After Ledger's untimely death, The Dark Knight Rises featured Tom Hardy's Bane: the Joker did not even rate a mention. Still the audience at July 20th's midnight showing might even have been watching closely for his sudden appearance. (Persistent rumors had suggested Nolan would use CGI and Dark Night Returns outtakes to produce a Joker cameo). It is impossible to ascertain Holmes' mental or spiritual state before and during this attack. But it is equally impossible to deny that a real-life cameo appearance from the Joker would look every bit as bloody and senseless as the Aurora slaying. Or that the audience would have met this shooting spree with delight rather than horror had it gone down onscreen rather than off.

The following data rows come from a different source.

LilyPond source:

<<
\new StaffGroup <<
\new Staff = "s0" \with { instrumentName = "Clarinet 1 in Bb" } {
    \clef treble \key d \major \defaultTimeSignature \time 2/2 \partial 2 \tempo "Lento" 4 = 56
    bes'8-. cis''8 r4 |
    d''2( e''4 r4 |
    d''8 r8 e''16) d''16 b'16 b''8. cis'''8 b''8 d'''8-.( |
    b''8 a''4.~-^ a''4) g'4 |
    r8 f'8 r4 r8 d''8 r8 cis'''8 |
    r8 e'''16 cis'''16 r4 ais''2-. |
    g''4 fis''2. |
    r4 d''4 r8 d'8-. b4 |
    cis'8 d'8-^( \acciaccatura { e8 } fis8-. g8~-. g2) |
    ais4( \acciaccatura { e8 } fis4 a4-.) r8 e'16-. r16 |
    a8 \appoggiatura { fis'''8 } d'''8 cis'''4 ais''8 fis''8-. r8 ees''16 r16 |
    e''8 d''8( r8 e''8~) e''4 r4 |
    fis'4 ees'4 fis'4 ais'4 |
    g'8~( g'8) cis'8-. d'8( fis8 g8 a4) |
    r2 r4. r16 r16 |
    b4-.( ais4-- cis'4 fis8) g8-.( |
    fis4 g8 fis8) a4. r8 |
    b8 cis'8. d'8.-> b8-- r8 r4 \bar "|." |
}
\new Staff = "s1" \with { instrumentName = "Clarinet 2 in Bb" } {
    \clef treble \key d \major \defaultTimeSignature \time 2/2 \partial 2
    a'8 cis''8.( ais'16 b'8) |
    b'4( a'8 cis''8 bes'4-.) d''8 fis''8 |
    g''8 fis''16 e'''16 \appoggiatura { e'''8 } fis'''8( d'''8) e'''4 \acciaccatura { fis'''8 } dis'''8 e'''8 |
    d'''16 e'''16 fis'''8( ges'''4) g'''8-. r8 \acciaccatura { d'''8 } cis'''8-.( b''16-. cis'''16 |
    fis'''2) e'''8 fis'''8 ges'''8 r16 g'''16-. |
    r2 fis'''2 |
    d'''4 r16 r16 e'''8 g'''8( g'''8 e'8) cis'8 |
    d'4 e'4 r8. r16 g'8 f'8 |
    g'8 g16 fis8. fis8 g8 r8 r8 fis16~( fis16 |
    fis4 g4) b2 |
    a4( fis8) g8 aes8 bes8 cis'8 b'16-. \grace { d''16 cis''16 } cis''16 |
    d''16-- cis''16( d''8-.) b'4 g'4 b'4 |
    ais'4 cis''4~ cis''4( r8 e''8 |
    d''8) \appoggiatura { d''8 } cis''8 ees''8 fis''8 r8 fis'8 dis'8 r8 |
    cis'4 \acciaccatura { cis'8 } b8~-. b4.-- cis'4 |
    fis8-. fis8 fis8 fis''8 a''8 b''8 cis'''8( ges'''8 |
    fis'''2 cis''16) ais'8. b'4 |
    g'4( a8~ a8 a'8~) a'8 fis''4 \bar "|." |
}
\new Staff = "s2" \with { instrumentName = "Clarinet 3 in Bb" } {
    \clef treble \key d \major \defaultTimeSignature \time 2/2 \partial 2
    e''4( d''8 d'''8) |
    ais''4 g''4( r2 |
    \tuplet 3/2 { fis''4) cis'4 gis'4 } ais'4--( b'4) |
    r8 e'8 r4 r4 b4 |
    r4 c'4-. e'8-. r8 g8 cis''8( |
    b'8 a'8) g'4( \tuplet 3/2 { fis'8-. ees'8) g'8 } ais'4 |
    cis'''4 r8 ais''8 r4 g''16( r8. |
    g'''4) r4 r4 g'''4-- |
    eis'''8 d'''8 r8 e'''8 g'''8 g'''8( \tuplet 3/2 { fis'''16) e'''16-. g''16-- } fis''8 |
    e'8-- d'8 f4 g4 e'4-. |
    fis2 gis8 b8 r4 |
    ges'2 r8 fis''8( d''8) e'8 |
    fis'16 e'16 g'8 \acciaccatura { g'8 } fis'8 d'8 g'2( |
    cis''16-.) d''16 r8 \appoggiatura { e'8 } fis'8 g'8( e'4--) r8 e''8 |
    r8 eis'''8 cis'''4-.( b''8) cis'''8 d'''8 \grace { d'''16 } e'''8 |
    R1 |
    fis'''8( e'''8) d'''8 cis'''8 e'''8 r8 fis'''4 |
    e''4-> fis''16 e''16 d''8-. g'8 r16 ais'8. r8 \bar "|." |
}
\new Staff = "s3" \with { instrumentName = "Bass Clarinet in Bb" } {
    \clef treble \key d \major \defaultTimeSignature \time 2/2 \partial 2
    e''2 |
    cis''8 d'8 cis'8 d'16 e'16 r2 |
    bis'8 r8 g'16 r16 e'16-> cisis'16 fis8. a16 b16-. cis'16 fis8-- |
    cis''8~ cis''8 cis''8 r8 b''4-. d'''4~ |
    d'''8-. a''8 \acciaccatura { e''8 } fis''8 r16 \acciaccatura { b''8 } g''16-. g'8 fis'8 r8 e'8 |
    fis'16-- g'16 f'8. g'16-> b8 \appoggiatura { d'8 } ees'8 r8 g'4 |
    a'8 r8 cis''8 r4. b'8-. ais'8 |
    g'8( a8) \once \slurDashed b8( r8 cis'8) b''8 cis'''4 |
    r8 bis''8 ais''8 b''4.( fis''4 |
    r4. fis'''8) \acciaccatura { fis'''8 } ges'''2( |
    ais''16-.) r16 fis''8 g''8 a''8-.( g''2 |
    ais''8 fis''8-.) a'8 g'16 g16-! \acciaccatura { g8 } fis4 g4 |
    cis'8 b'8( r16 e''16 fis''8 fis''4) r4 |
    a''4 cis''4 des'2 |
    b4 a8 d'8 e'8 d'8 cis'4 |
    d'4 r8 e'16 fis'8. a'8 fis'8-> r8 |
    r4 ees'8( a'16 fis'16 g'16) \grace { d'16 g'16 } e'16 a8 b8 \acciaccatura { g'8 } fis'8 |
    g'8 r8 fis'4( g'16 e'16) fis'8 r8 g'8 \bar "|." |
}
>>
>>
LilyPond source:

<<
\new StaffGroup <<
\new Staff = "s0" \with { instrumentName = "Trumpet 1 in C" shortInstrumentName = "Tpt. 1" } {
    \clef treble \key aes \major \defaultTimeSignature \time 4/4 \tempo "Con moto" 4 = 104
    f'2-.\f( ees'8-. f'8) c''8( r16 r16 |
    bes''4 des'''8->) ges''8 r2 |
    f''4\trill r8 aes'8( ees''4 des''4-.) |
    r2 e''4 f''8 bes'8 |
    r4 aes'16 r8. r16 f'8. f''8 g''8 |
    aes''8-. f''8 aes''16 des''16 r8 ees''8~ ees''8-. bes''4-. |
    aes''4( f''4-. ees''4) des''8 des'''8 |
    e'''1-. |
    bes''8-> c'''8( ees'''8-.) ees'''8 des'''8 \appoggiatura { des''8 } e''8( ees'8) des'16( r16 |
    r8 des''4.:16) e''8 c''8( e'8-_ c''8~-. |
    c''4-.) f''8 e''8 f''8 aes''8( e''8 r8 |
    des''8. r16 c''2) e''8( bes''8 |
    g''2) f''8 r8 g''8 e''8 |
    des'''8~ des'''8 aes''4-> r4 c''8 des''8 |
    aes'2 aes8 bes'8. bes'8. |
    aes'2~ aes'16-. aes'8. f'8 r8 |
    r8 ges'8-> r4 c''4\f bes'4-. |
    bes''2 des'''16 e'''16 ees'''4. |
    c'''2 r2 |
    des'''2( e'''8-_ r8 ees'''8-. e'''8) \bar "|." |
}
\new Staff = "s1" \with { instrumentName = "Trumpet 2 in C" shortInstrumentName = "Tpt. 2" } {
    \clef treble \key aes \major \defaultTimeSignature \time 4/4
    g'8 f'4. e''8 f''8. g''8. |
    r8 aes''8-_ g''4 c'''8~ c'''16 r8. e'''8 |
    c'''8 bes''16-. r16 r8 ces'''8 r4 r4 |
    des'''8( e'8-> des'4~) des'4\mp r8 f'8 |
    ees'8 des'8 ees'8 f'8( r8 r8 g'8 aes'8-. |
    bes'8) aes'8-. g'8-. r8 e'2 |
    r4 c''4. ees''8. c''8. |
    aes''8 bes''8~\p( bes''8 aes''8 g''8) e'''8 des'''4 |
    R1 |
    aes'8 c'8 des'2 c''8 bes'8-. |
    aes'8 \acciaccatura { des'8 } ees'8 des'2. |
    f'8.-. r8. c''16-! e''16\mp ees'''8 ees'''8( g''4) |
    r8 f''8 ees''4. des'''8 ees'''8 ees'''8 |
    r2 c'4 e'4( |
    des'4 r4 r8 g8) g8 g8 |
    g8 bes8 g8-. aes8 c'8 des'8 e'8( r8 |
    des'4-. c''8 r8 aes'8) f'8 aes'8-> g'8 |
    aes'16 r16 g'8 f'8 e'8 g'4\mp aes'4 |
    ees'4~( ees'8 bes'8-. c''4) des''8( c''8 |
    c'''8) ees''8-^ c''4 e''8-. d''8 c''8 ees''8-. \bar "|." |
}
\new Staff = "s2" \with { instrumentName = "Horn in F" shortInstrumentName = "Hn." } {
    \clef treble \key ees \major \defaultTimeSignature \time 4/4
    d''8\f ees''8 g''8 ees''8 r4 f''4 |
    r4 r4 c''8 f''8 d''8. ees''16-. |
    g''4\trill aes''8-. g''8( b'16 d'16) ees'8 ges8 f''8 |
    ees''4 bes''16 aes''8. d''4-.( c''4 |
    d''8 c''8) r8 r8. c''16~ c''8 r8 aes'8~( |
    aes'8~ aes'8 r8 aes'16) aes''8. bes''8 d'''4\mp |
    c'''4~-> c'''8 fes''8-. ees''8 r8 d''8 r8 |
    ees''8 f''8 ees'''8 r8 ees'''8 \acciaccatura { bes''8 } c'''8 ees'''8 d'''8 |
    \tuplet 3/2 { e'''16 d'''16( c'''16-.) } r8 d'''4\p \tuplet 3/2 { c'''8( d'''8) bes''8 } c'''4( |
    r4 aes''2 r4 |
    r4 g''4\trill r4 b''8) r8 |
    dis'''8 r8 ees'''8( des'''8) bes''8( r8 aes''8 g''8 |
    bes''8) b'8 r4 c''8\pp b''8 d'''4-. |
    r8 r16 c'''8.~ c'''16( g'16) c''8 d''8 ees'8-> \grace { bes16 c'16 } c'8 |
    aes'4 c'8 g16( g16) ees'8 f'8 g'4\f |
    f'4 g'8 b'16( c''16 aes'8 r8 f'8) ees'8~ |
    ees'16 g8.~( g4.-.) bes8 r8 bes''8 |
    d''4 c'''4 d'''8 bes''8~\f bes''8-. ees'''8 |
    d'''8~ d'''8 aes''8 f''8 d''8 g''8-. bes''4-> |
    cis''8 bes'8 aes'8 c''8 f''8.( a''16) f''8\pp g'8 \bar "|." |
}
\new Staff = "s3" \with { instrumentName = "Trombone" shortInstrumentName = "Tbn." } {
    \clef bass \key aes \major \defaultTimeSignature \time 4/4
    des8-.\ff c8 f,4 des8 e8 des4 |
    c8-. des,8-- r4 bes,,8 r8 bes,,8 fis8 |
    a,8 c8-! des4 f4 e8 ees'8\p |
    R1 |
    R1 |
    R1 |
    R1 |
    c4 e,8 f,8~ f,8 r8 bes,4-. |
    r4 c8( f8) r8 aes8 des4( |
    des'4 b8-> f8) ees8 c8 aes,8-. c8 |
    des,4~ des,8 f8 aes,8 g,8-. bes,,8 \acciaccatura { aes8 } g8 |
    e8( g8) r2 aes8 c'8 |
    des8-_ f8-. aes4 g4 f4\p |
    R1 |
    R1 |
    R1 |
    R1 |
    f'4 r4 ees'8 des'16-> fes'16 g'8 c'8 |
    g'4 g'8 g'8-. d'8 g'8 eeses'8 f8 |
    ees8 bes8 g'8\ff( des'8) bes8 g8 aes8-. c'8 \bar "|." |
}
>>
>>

Perhaps that is the greatest Mystery here: what is it that we find so fascinating about senseless violence? We think it unusual that one person might decide to shoot into a crowded theatre. But we take it as a given that millions will sit in crowded theatres and watch people pretend to kill each other. We declare the Joker to be "a terrifying and humorous villain who will remain etched in our memories" with "the deranged threat of a punk star like Sid Vicious." Then we are surprised when people in Colorado, and Maryland, and Maine decide to follow his example. Many are asking why James Holmes committed this crime. Perhaps they would do better to ask why nobody else did.